On win: no money moves.

This part of the system is procedurally complex (network-specific rules) but mechanically simple in the ledger model.

Multi-currency#

Each entry has a currency; accounts are single-currency. Cross-currency transactions go through an explicit FX conversion step that writes both legs:

customer pays $10 USD → merchant settles in €:
   -10.00 USD → customer_payable[customer_X]
   +10.00 USD → fx_holding[platform]
   -9.10  EUR → fx_holding[platform]
   +9.10  EUR → merchant_balance[merchant_A]
   (rate snapshot kept for audit)

The platform absorbs the FX risk between when the charge happens and when it settles — usually under a minute, so very small.

Webhook delivery#

Every state change emits an event. Webhooks deliver these to merchant endpoints:

At-least-once delivery with exponential backoff.
Signed payloads (HMAC) so the merchant can verify authenticity.
Idempotency on the merchant side (we send event_id; if they’ve seen it before, they no-op).

A merchant endpoint that’s down accumulates a backlog; replay-on-recovery is the standard pattern.

Step 7 — Evaluation & Trade-offs#

Bottleneck #1: external network latency. The card network’s own response time (300-800 ms p99) dominates the charge latency. Nothing we do on our side closes that gap. Mitigation: parallelize the fraud check with the auth request when the merchant accepts the risk profile.

Bottleneck #2: ledger contention on a hot merchant. A platform with one merchant doing 1,000 charges/sec is writing 4,000+ ledger entries/sec, mostly to that merchant’s account row’s derived balance. The balance is derived, not authoritative — compute it lazily from entry sums or maintain a sharded cache (see /system-design/sharded-counters). Never lock the merchant’s balance row on every write.

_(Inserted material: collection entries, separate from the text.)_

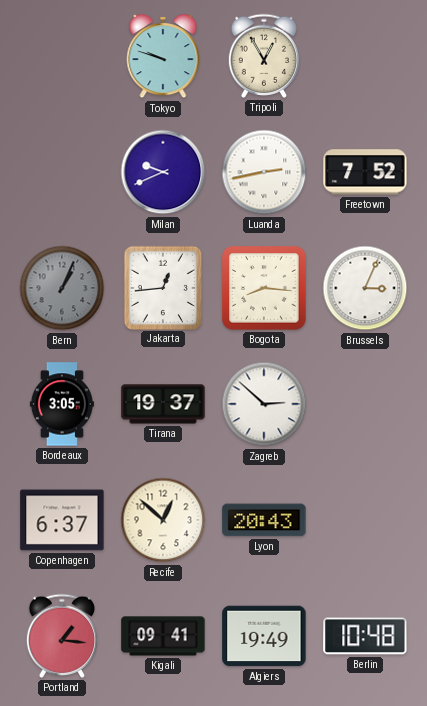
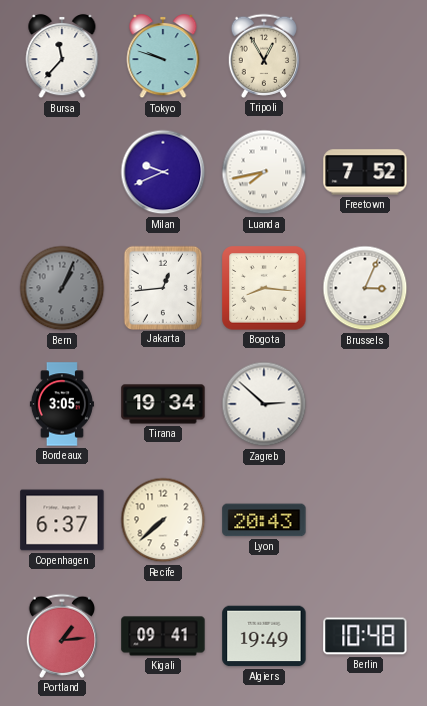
Bursa: none -> 11:37
Luanda: 2:43 -> 7:43
Tirana: 19:37 -> 19:34
Recife: 12:52 -> 7:38
Portland: 1:16 -> 1:14
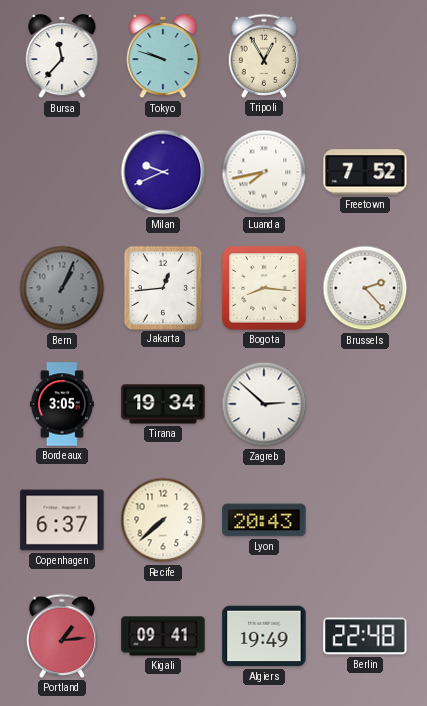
Brussels: 3:04 -> 2:23
Berlin: 10:48 -> 22:48
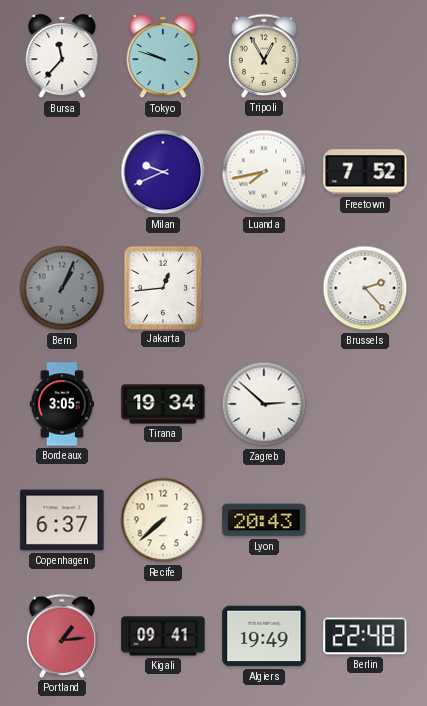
Bogota: 8:16 -> none
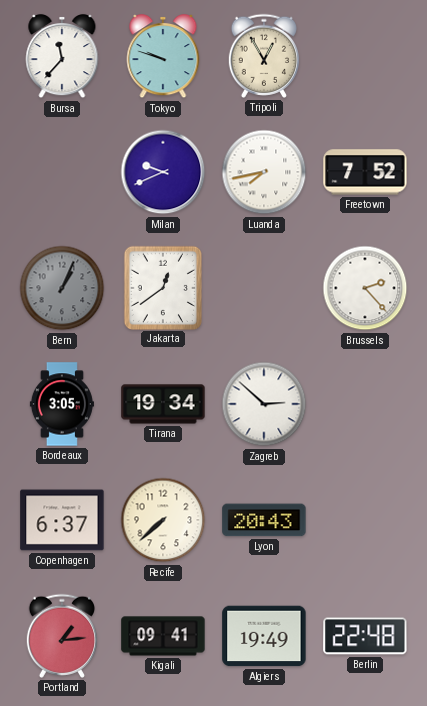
Jakarta: 12:44 -> 12:39
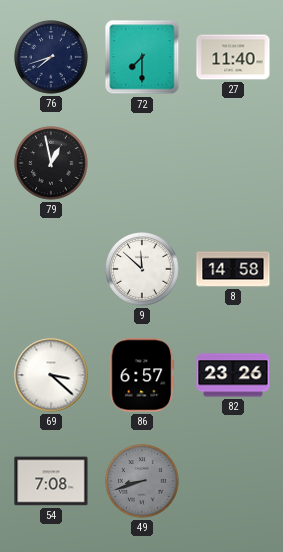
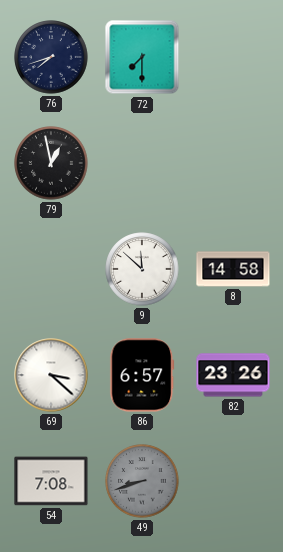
27: 11:40 -> none
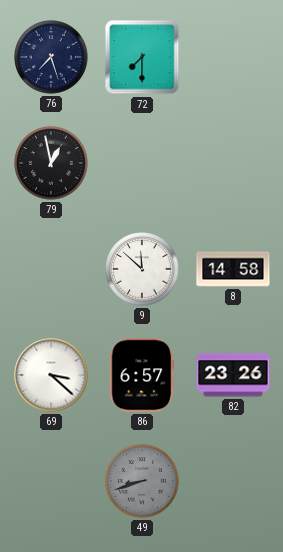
76: 7:42 -> 7:27
54: 7:08 -> none
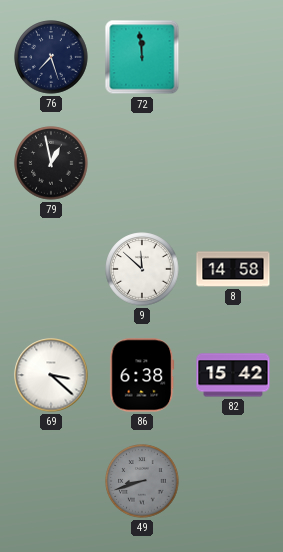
72: 7:30 -> 11:59
86: 6:57 -> 6:38
82: 23:26 -> 15:42
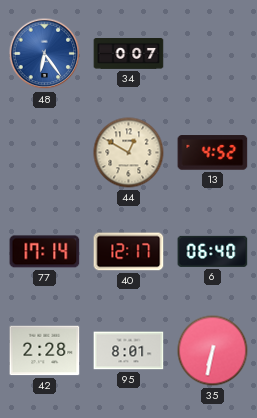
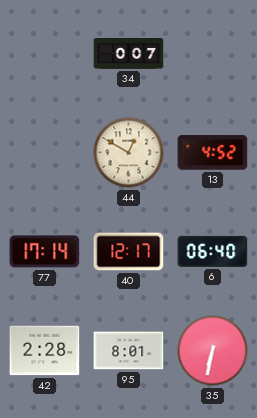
48: 6:24 -> none
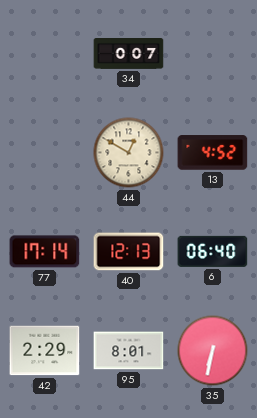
40: 12:17 -> 12:13
42: 2:28 -> 2:29
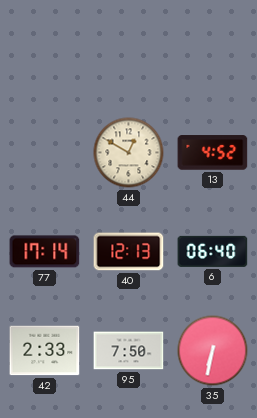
34: 0:07 -> none
42: 2:29 -> 2:33
95: 8:01 -> 7:50
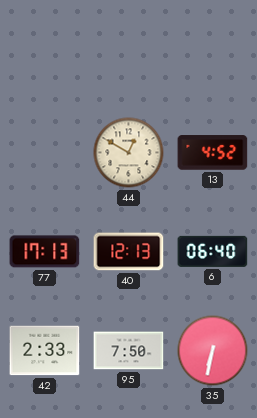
77: 17:14 -> 17:13
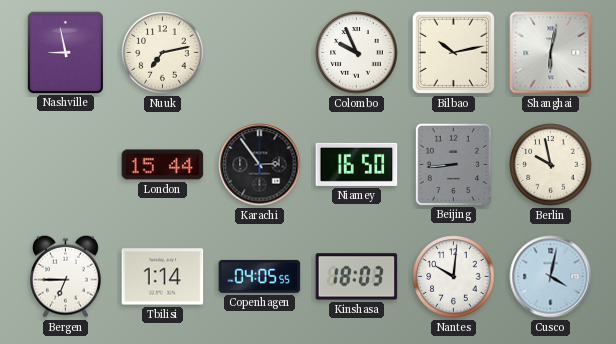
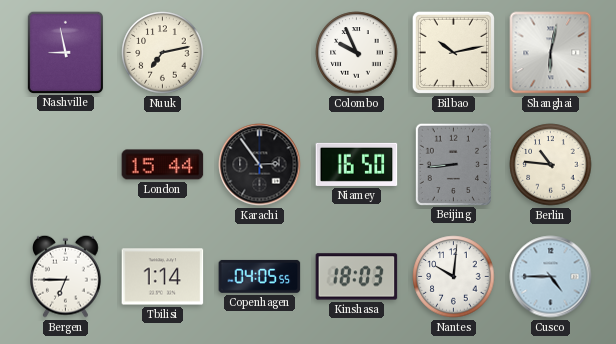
Berlin: 9:58 -> 10:46
Cusco: 4:02 -> 4:45
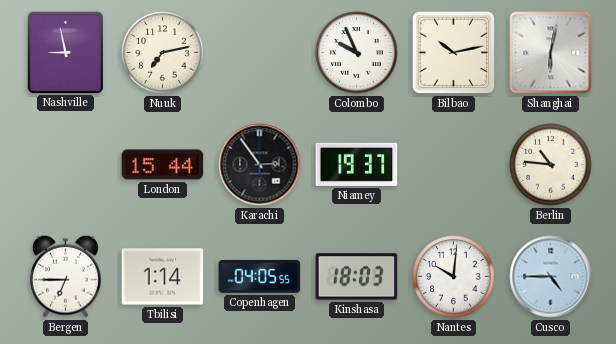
Niamey: 16:50 -> 19:37
Beijing: 8:44 -> none
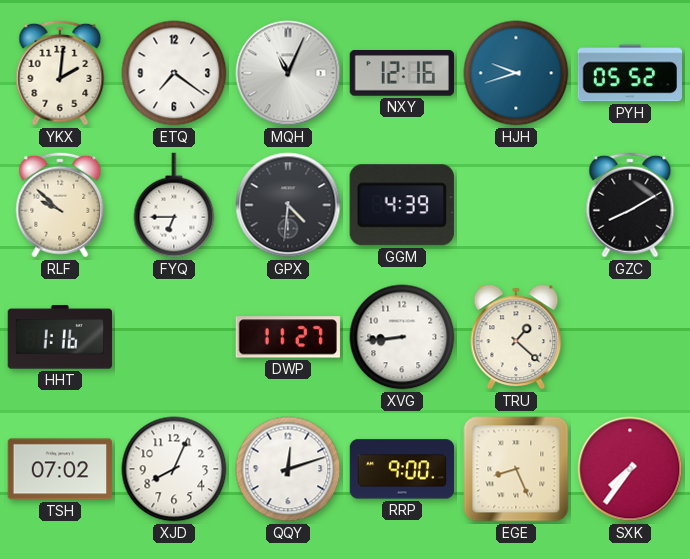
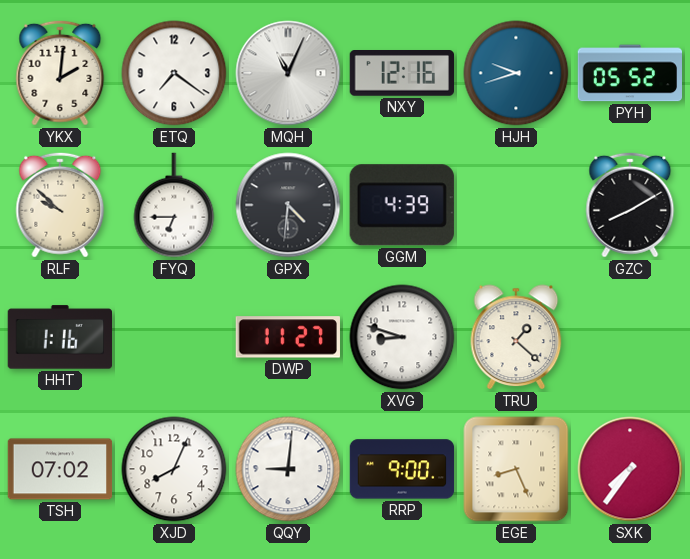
XVG: 8:44 -> 8:48
QQY: 12:12 -> 9:01
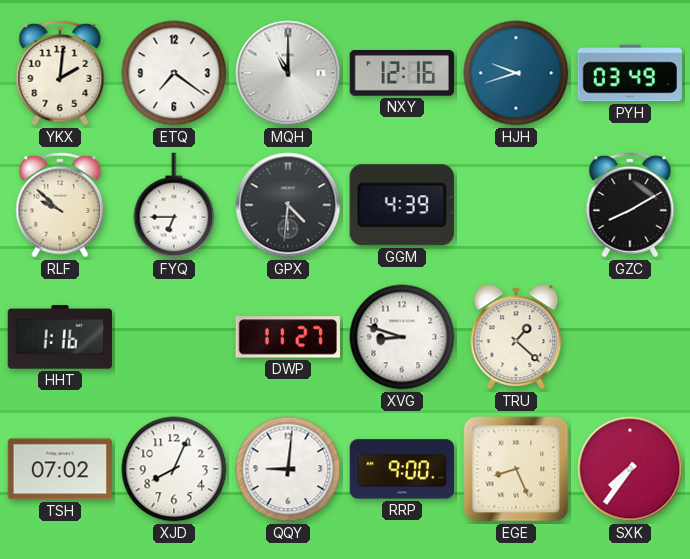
MQH: 11:04 -> 11:00
PYH: 05:52 -> 03:49
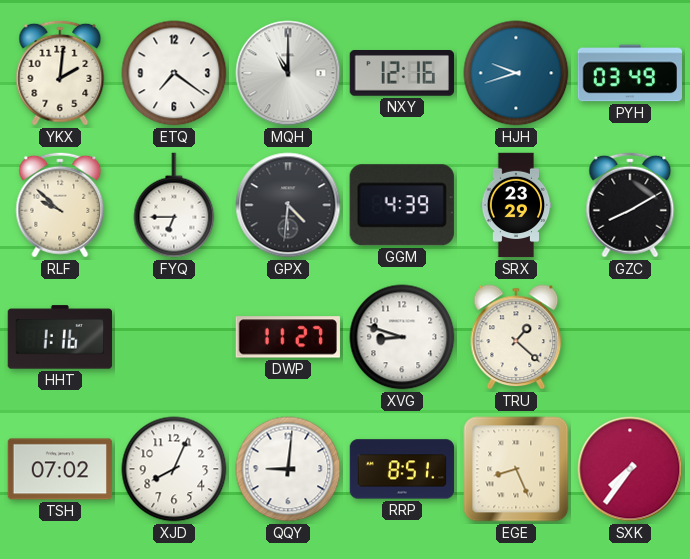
SRX: none -> 23:29
RRP: 9:00 -> 8:51
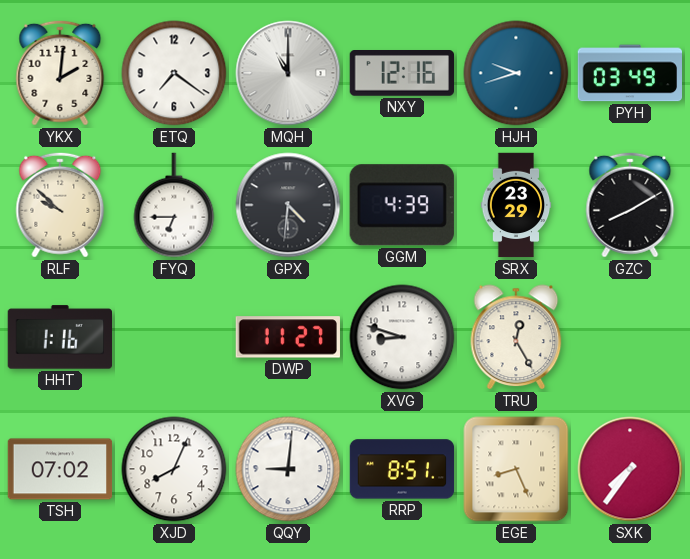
TRU: 1:22 -> 12:25
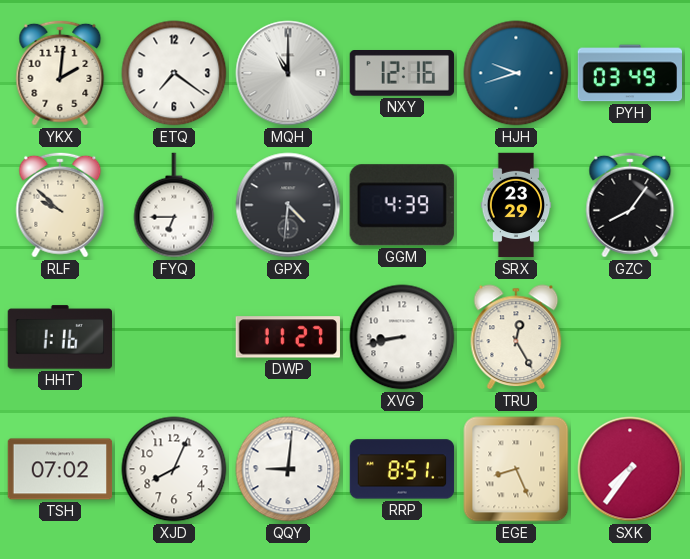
GZC: 8:10 -> 8:06
XVG: 8:48 -> 8:43
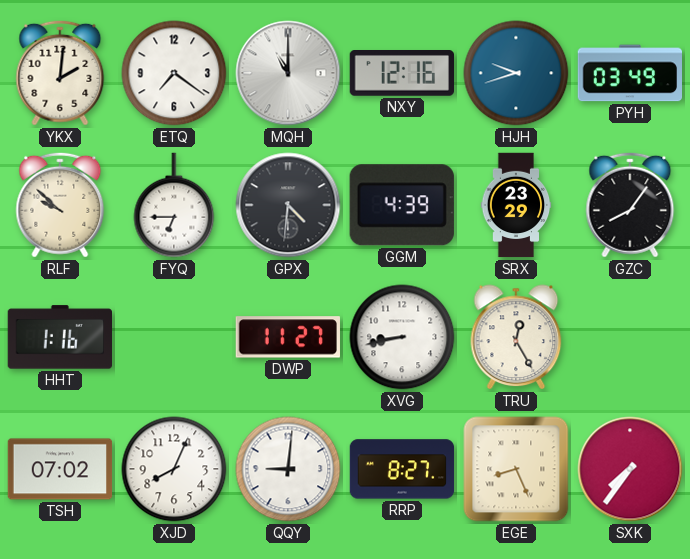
RRP: 8:51 -> 8:27
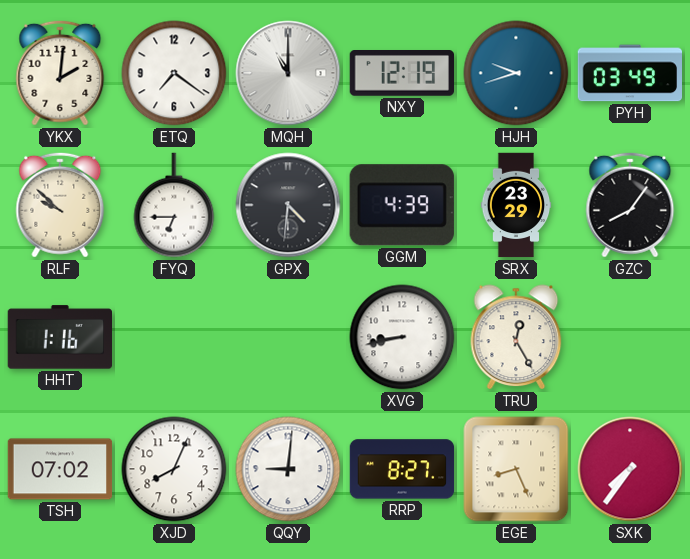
NXY: 12:16 -> 12:19
DWP: 11:27 -> none
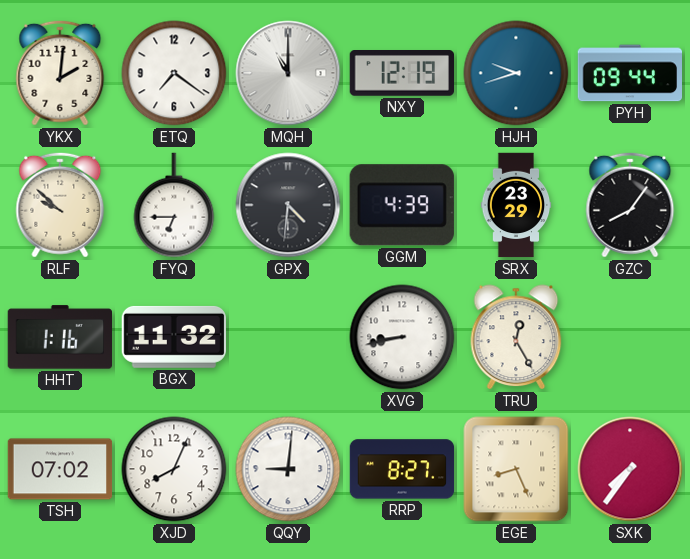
PYH: 03:49 -> 09:44
BGX: none -> 11:32
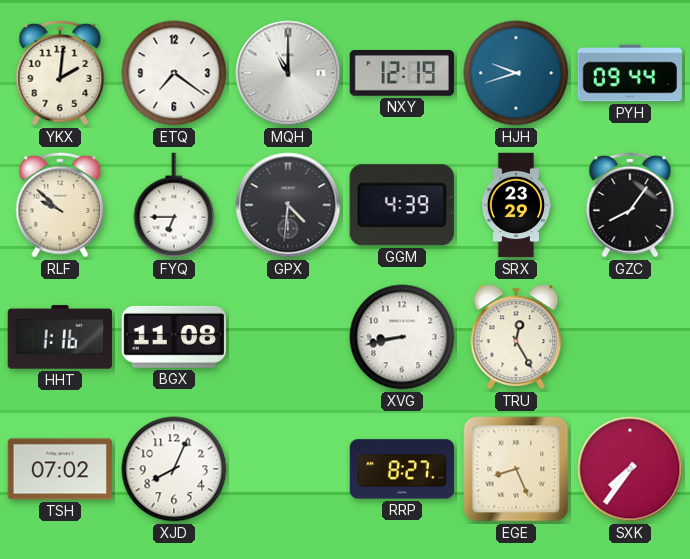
BGX: 11:32 -> 11:08
QQY: 9:01 -> none
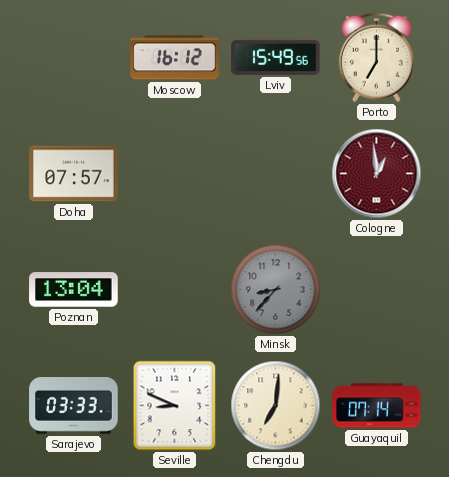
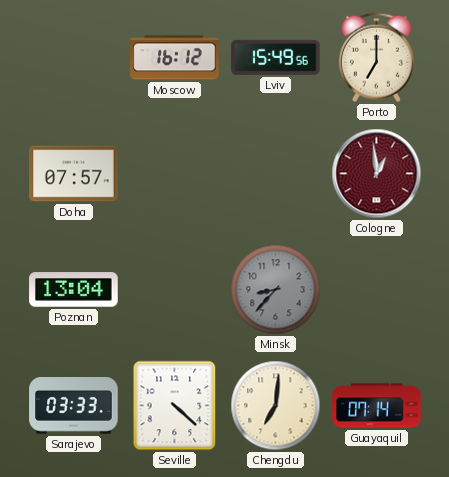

Bottleneck #3: reconciliation throughput. Nightly files for 500 M charges are 100 GB+ each. Process them in parallel by merchant; the reconciliation join is the slow part. Many real systems are 12-24 hours behind on reconciliation, which is fine — it’s a check, not a live consistency requirement.

Alternative I’d push back on: writing balances as authoritative columns updated by triggers. Looks convenient, kills performance, and creates inconsistency bugs. Balances are a view over the ledger, not a source of truth.

What breaks first at 10× scale (300 K charges/sec): the idempotency record table. Per-key writes at high QPS need careful sharding by merchant_id × key_hash. Also: the network connection pool to processors — opening too many connections gets you rate-limited at the network level; pool sharing across customers becomes the next bottleneck.

Companies this resembles#

Stripe, Adyen, PayPal, Square, Braintree. In-house equivalents at Amazon (payment platform), Uber (rider payments), Airbnb (host payouts). Cousins: ledger-only systems for fintech (Modern Treasury, Increase) without the network integration.

Sequencer — for monotonic txn_id generation across regions.
Distributed Task Scheduler — webhook retry queue, reconciliation jobs.
Server-Side Error Monitoring — every failed charge gets a per-merchant alert.
Uber — depends on this design as the payment substrate for rides.